A recently published controlled study has moved understanding of PEN forward significantly. In the trial, healthy five-week-old pigs from a farm with no history of ear necrosis were experimentally challenged using pure cultures of bacteria isolated from field cases.
Pigs inoculated with S. hyicus did not develop lesions, despite the strain carrying genes associated with skin disease. In contrast, pigs inoculated intradermally in the ear with Fusobacterium necrophorum developed lesions clinically indistinguishable from PEN, including tissue necrosis and loss of part of the ear. The bug was recovered from affected ears, while non-infected pigs in the group remained lesion-free.
This is the first time PEN has been reliably reproduced using a single bug in controlled conditions, strongly implicating F. necrophorum as a key cause of the disease.
F. necrophorum is well known for causing necrotic conditions in livestock, including foot-rot and liver abscesses in cattle.
Importantly, it is also a normal inhabitant of the pig’s gastrointestinal tract and oral cavity, meaning it is already widespread on pig units.
The bacterium produces several factors that damage tissue and disrupt blood vessels. Once the skin barrier is broken – for example, through ear biting – F. necrophorum appears able to establish a local infection that compromises blood supply, leading to progressive tissue death.

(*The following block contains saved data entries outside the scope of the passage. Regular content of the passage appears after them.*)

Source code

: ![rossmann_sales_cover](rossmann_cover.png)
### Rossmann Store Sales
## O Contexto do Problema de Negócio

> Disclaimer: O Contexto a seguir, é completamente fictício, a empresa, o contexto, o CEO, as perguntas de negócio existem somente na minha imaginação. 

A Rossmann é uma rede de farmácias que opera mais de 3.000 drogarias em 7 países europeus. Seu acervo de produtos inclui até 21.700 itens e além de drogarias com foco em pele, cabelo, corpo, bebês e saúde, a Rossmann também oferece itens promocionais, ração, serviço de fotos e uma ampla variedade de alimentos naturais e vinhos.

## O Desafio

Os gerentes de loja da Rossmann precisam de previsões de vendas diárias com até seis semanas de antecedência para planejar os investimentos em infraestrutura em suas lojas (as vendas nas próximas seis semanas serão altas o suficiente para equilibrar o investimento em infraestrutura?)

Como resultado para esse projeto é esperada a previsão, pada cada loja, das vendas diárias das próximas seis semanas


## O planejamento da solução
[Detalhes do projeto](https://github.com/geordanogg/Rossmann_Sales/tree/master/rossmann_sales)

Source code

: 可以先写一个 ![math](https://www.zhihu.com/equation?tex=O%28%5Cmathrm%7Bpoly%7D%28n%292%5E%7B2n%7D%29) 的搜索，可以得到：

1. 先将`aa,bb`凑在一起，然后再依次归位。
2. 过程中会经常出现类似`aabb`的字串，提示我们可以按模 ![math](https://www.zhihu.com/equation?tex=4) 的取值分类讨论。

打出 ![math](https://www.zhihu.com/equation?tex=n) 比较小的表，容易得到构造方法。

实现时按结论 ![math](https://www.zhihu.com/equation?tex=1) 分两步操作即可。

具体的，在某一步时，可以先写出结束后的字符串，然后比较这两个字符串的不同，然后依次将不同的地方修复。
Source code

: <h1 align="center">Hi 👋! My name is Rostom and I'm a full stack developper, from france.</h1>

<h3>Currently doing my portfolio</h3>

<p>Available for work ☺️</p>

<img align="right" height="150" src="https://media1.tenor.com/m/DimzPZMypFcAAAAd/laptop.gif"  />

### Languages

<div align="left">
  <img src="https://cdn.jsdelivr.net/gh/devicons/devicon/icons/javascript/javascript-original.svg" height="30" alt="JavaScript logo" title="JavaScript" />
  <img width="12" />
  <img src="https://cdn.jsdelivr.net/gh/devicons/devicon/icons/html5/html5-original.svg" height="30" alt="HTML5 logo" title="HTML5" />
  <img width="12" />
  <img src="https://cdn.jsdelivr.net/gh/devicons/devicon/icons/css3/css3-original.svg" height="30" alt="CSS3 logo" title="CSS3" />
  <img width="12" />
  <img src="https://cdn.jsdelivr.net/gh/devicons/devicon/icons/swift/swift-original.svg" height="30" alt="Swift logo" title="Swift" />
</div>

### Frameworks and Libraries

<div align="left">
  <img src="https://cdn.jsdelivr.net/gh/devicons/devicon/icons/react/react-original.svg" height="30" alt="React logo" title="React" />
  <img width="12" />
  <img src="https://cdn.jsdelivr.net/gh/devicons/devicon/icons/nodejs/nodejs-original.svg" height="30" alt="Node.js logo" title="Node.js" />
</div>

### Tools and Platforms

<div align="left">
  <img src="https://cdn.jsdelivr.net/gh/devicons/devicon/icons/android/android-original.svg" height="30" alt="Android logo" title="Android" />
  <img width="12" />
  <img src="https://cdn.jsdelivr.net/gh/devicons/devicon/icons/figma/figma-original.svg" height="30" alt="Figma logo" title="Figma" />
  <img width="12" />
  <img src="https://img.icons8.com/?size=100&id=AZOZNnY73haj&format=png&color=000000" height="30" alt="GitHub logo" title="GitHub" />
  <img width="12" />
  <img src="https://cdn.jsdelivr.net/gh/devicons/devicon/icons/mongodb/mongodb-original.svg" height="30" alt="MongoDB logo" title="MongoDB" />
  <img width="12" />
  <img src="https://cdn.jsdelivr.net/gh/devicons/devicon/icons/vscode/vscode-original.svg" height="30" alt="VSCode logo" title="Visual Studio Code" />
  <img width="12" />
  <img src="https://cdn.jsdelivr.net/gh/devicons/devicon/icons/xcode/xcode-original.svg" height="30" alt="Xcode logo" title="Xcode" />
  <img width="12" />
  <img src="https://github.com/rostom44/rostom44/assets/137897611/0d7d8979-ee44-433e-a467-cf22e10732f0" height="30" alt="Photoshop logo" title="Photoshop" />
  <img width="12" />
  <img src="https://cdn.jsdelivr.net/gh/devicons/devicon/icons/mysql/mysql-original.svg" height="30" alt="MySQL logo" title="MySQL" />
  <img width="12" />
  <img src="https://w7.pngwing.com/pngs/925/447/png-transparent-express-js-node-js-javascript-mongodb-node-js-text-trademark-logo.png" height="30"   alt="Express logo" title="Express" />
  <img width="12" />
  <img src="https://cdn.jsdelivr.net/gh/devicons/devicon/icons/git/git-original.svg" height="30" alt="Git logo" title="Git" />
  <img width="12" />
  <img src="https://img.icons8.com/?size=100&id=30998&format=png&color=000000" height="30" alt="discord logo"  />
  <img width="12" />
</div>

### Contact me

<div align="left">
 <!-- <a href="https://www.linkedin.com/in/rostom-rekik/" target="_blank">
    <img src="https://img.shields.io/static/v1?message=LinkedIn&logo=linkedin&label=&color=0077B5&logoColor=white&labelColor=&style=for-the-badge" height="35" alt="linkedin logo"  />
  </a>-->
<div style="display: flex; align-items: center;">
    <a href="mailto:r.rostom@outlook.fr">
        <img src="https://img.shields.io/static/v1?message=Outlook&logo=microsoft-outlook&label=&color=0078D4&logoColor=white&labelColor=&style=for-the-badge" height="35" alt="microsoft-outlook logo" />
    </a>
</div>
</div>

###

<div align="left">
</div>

This helps explain why PEN lesions typically begin at the ear tip and worsen gradually rather than presenting as sudden systemic disease.
Rethinking how PEN develops
These findings support an ‘outside-in’ model of disease. PEN is likely initiated when damaged ear skin becomes contaminated with F. necrophorum, often through normal pig behaviour.
Repeated biting or manipulation may act as repeated infection events, increasing lesion severity and the risk of tissue loss.
This does not reduce the importance of environment or management. Instead, it reinforces their role in creating conditions that allow infection to take hold.
While this research does not yet provide a vaccine or targeted treatment, it sharpens the focus of prevention. Measures that reduce ear damage – including good stocking density, environmental enrichment, careful management around weaning and good air quality – are likely to reduce the opportunity for F. necrophorum to enter through the skin.
Crucially, PEN should be viewed not just as a behavioural or cosmetic issue, but as an infectious disease with clear welfare implications.
Porcine ear necrosis is painful, raises welfare concerns and may negatively affect growth performance. By demonstrating a causal role for F. necrophorum, this work provides a solid foundation for improved prevention strategies.
Further research will be needed to refine control measures under commercial conditions, but the key message is clear: PEN is no longer simply a vague, multifactorial problem – it is increasingly a defined infectious disease, and that understanding is an important step forward for the pig industry.